== Task statement ==
Say how many lines of the data contain "Website", and nothing more.

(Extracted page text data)
-- Opening Marker --
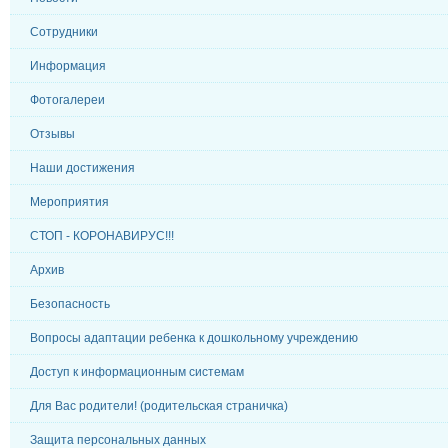
Сотрудники
Информация
Фотогалереи
Отзывы
Наши достижения
Мероприятия
СТОП - КОРОНАВИРУС!!!
Архив
Безопасность
Вопросы адаптации ребенка к дошкольному учреждению
Доступ к информационным системам
Для Вас родители! (родительская страничка)
Защита персональных данных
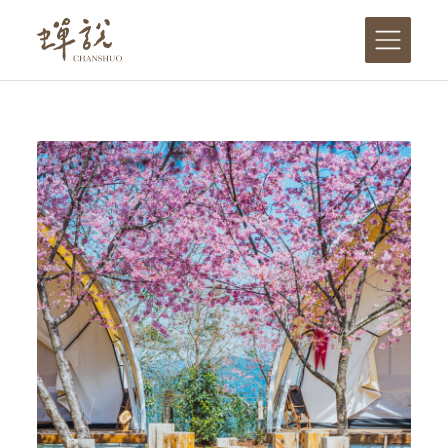
跳
至
主
要
內
容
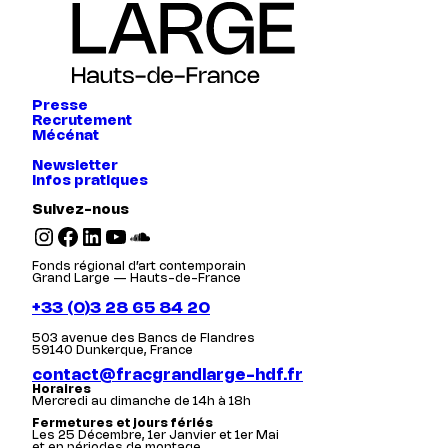
Presse
Recrutement
Mécénat
Newsletter
Infos pratiques
Suivez-nous
Instagram
Facebook
LinkedIn
YouTube
SoundCloud
Fonds régional d’art contemporain
Grand Large — Hauts-de-France
+33 (0)3 28 65 84 20
503 avenue des Bancs de Flandres
59140 Dunkerque, France
contact@fracgrandlarge-hdf.fr
Horaires
Mercredi au dimanche de 14h à 18h
Fermetures et jours fériés
Les 25 Décembre, 1er Janvier et 1er Mai
et en périodes de montage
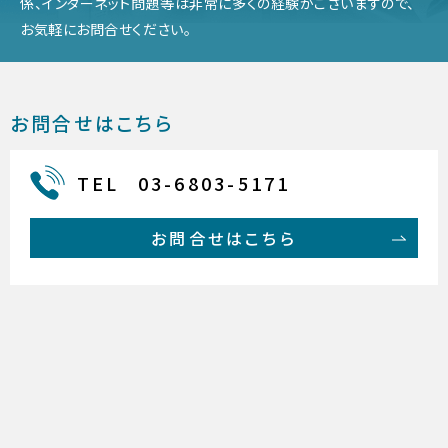
係、インターネット問題等は非常に多くの経験がございますので、
お気軽にお問合せください。
お問合せはこちら
TEL
03-6803-5171
お問合せはこちら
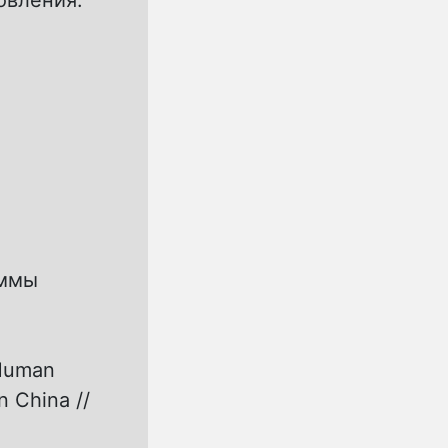
овления.
аммы
 Human
n China //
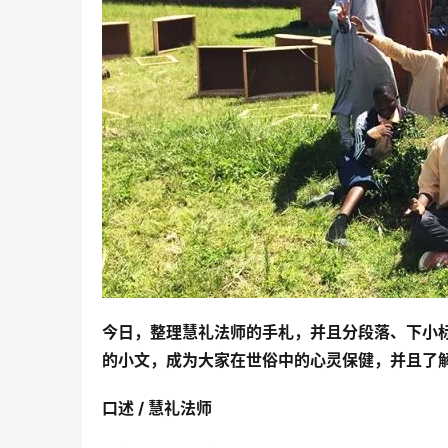
今日，整理慧礼法师的手札，并且分段落、下小
的小文，成为大家在世俗中的心灵保健，并且了
口述 / 慧礼法师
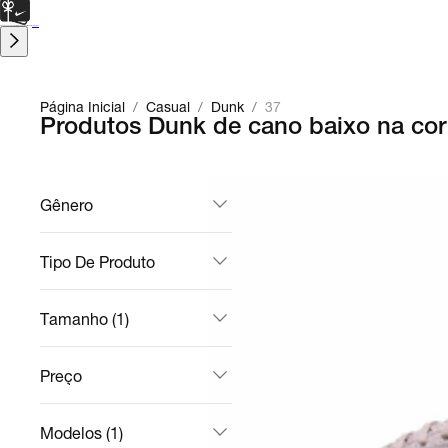
CARTÃO PRESENTE
para presentes de última hora.
Saiba Mais.
Página Inicial
/
Casual
/
Dunk
/
37
Produtos Dunk de cano baixo na co
Gênero
Tipo De Produto
Tamanho (1)
Preço
Modelos (1)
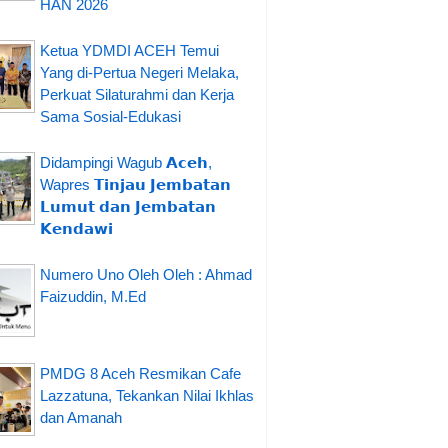
HAN 2026
Ketua YDMDI ACEH Temui
Yang di-Pertua Negeri Melaka,
Perkuat Silaturahmi dan Kerja
Sama Sosial-Edukasi
Didampingi Wagub 𝗔𝗰𝗲𝗵,
Wapres 𝗧𝗶𝗻𝗷𝗮𝘂 𝗝𝗲𝗺𝗯𝗮𝘁𝗮𝗻
𝗟𝘂𝗺𝘂𝘁 𝗱𝗮𝗻 𝗝𝗲𝗺𝗯𝗮𝘁𝗮𝗻
𝗞𝗲𝗻𝗱𝗮𝘄𝗶
Numero Uno Oleh Oleh : Ahmad
Faizuddin, M.Ed
PMDG 8 Aceh Resmikan Cafe
Lazzatuna, Tekankan Nilai Ikhlas
dan Amanah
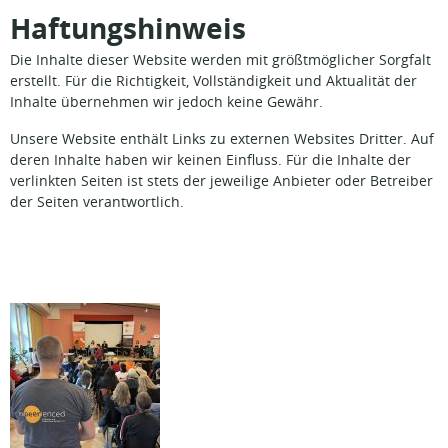
Haftungshinweis
Die Inhalte dieser Website werden mit größtmöglicher Sorgfalt
erstellt. Für die Richtigkeit, Vollständigkeit und Aktualität der
Inhalte übernehmen wir jedoch keine Gewähr.
Unsere Website enthält Links zu externen Websites Dritter. Auf
deren Inhalte haben wir keinen Einfluss. Für die Inhalte der
verlinkten Seiten ist stets der jeweilige Anbieter oder Betreiber
der Seiten verantwortlich.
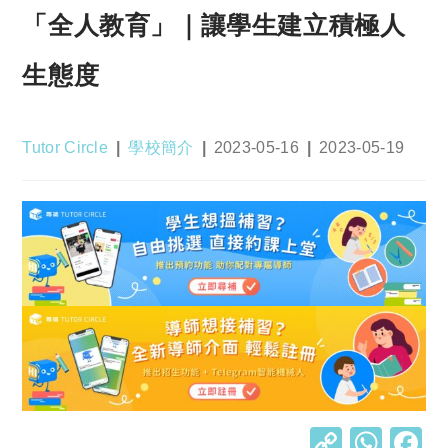
「全人教育」｜讓學生建立積極人
生態度
Post
Post
Post
Post
Tutor Circle
學校簡介
2023-05-16
2023-05-19
author:
category:
published:
last
modified:
C
W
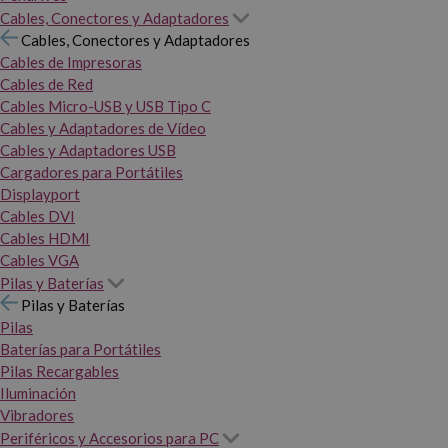
Cables, Conectores y Adaptadores
Cables, Conectores y Adaptadores
Cables de Impresoras
Cables de Red
Cables Micro-USB y USB Tipo C
Cables y Adaptadores de Vídeo
Cables y Adaptadores USB
Cargadores para Portátiles
Displayport
Cables DVI
Cables HDMI
Cables VGA
Pilas y Baterías
Pilas y Baterías
Pilas
Baterías para Portátiles
Pilas Recargables
Iluminación
Vibradores
Periféricos y Accesorios para PC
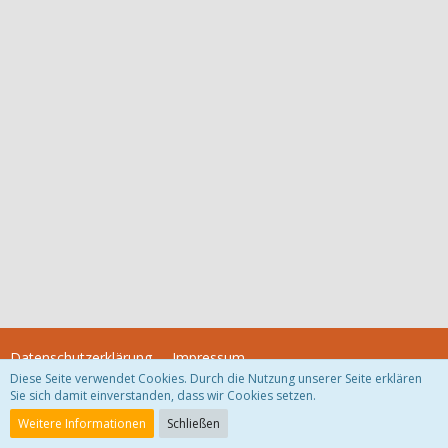
Datenschutzerklärung
Impressum
Diese Seite verwendet Cookies. Durch die Nutzung unserer Seite erklären
Sie sich damit einverstanden, dass wir Cookies setzen.
Community-Software:
WoltLab Suite™
Weitere Informationen
Schließen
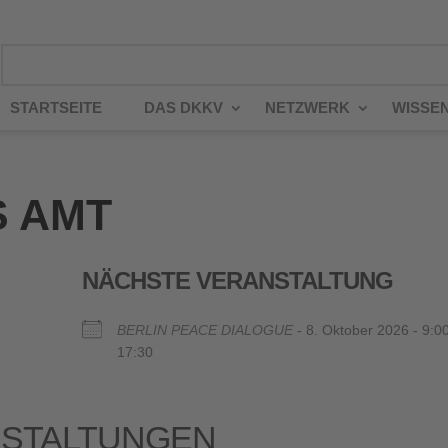
STARTSEITE
DAS DKKV
NETZWERK
WISSE
 AMT
NÄCHSTE VERANSTALTUNG
BERLIN PEACE DIALOGUE
- 8. Oktober 2026 - 9:00
17:30
STALTUNGEN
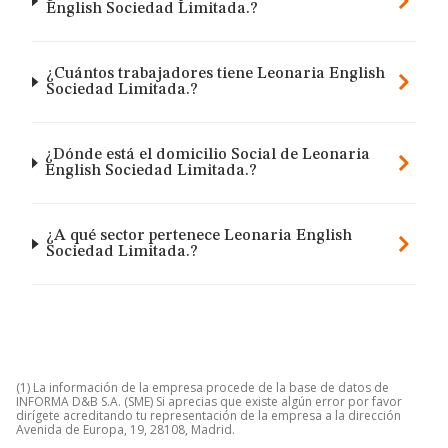
English Sociedad Limitada.?
¿Cuántos trabajadores tiene Leonaria English
Sociedad Limitada.?
¿Dónde está el domicilio Social de Leonaria
English Sociedad Limitada.?
¿A qué sector pertenece Leonaria English
Sociedad Limitada.?
(1) La información de la empresa procede de la base de datos de
INFORMA D&B S.A. (SME) Si aprecias que existe algún error por favor
dirígete acreditando tu representación de la empresa a la dirección
Avenida de Europa, 19, 28108, Madrid.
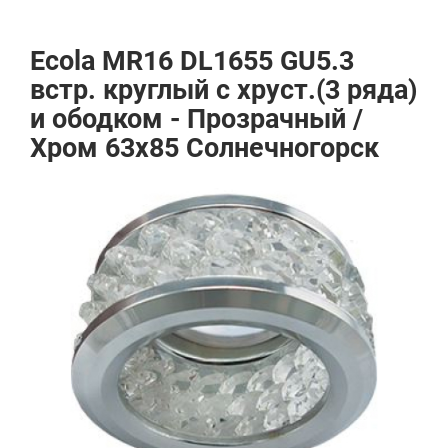
Ecola MR16 DL1655 GU5.3
встр. круглый с хруст.(3 ряда)
и ободком - Прозрачный /
Хром 63x85 Солнечногорск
-- Closing Marker --
== Written response ==
2